Generally speaking, the aforesaid prior art processes fails to gain the purpose of providing a resin package that can be micromachined with high precision, and is excellent in reliability as well.
In this connection, for instance, JP-A 8-316374 shows a BGA package of the structure wherein one side thereof is molded with a sealing material composed mainly of resin, and discloses that the sealing molding with a sealing resin composition is carried out at a temperature that is lower than the glass transition temperature (Tg) of the cured resin composition. The publication alleges that the amount of warpage of the BGA package can be reduced. To take full advantage of such effect, however, the type of resin in the resin composition, and the type of curing agent used should be properly selected. Thus, not only are there many material constraints but also the resultant product becomes poor in heat-resistant reliability because the selected resin has a low curing temperature.
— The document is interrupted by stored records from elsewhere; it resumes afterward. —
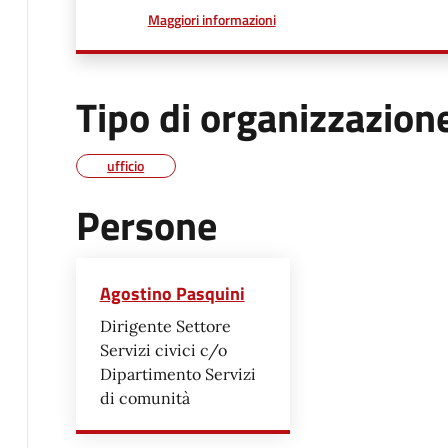
a proposito di
Maggiori informazioni
Tipo di organizzazion
ufficio
Persone
Agostino Pasquini
Dirigente Settore
Servizi civici c/o
Dipartimento Servizi
di comunità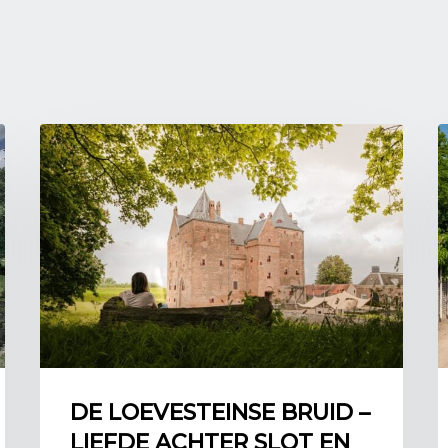
vanwaar hij goed zicht 
trekschuiten. Hij maakt
daartoe dan met ze mee ov
heeft hij in zijn gedicht
al mijn liefste paden’ 
Het huis links in de ve
in 1648. Thomas van den
Huygens en is vaak te ga
vanwege een verbreding
Naar Hofwijck per treks
Een van de manieren waa
in Den Haag naar zijn bui
stapt dan op in het cen
Omdat de schepen word
afhankelijk zijn van win
De Haagse Trekvliet voe
DE LOEVESTEINSE BRUID –
Cromvliet en mondt na 2,
LIEFDE ACHTER SLOT EN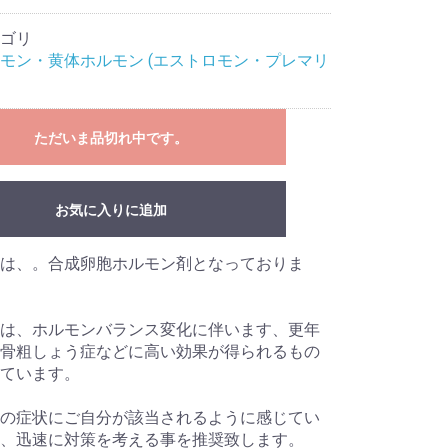
ゴリ
モン・黄体ホルモン (エストロモン・プレマリ
ただいま品切れ中です。
お気に入りに追加
は、。合成卵胞ホルモン剤となっておりま
は、ホルモンバランス変化に伴います、更年
骨粗しょう症などに高い効果が得られるもの
ています。
の症状にご自分が該当されるように感じてい
、迅速に対策を考える事を推奨致します。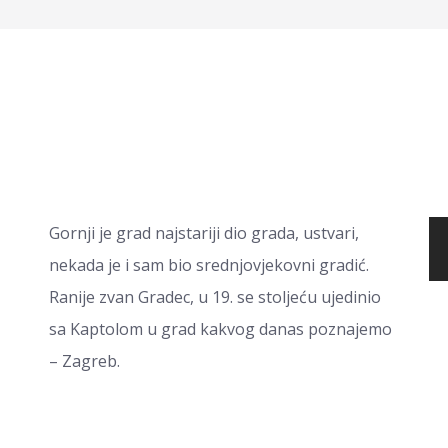
Gornji je grad najstariji dio grada, ustvari,
nekada je i sam bio srednjovjekovni gradić.
Ranije zvan Gradec, u 19. se stoljeću ujedinio
sa Kaptolom u grad kakvog danas poznajemo
– Zagreb.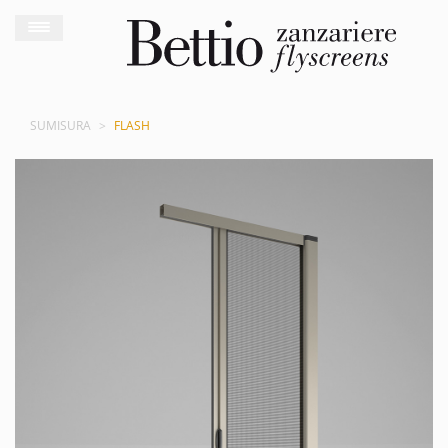
SUMISURA
FLASH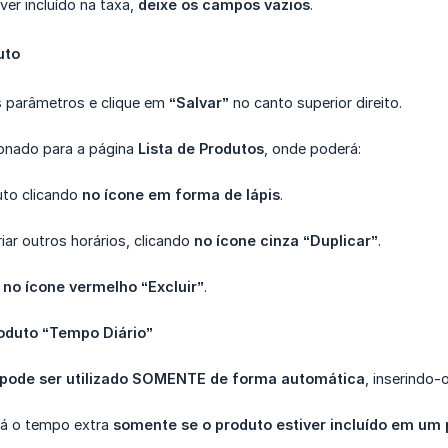
ver incluído na taxa,
deixe os campos vazios
.
uto
os parâmetros e clique em
“Salvar”
no canto superior direito.
ionado para a página
Lista de Produtos
, onde poderá:
to clicando
no ícone em forma de lápis
.
iar outros horários, clicando
no ícone cinza “Duplicar”
.
o
no ícone vermelho “Excluir”
.
roduto “Tempo Diário”
o pode ser utilizado SOMENTE de forma automática
, inserindo
ará o tempo extra
somente se o produto estiver incluído em um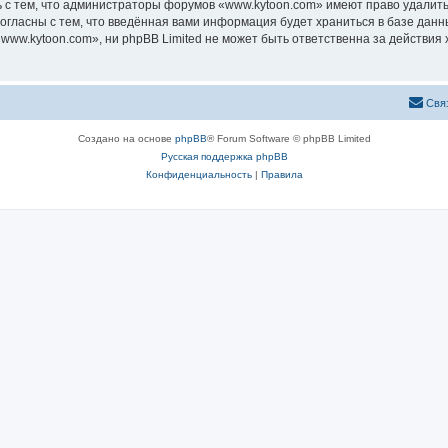
 с тем, что администраторы форумов «www.kytoon.com» имеют право удалить,
согласны с тем, что введённая вами информация будет храниться в базе дан
ww.kytoon.com», ни phpBB Limited не может быть ответственна за действия 
Свя
Создано на основе
phpBB
® Forum Software © phpBB Limited
Русская поддержка phpBB
Конфиденциальность
|
Правила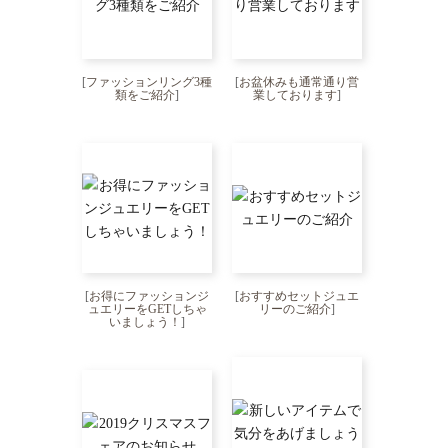
[
ファッションリング3種
[
お盆休みも通常通り営
類をご紹介
]
業しております
]
[
お得にファッションジ
[
おすすめセットジュエ
ュエリーをGETしちゃ
リーのご紹介
]
いましょう！
]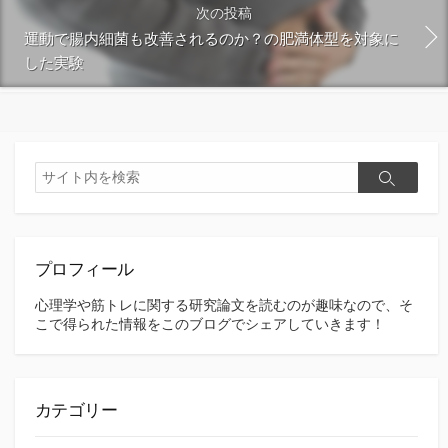
次の投稿
運動で腸内細菌も改善されるのか？の肥満体型を対象に
した実験
検
検
索
索
プロフィール
心理学や筋トレに関する研究論文を読むのが趣味なので、そ
こで得られた情報をこのブログでシェアしていきます！
カテゴリー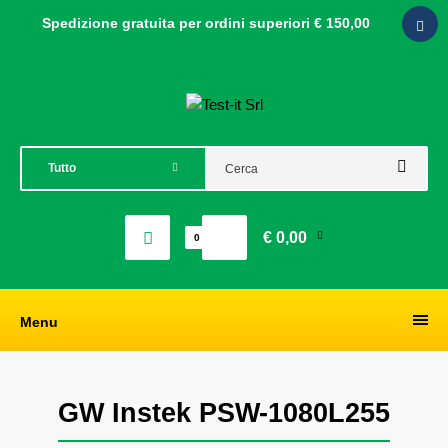
Spedizione gratuita per ordini
superiori € 150,00
€ 0,00
0
Menu
GW Instek PSW-1080L255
One object of the invention is to provide a solution to the aforesaid problems by the provision of a process of fabricating a resin package of excellent reliability while taking advantage of the excellent machinability that a resin substrate possesses. Another object of the invention is to provide a resin package fabrication process having high efficiency in addition to the advantages as mentioned just above. Yet another object of the invention is to provide a resin package fabrication process that enables a package to be miniaturized.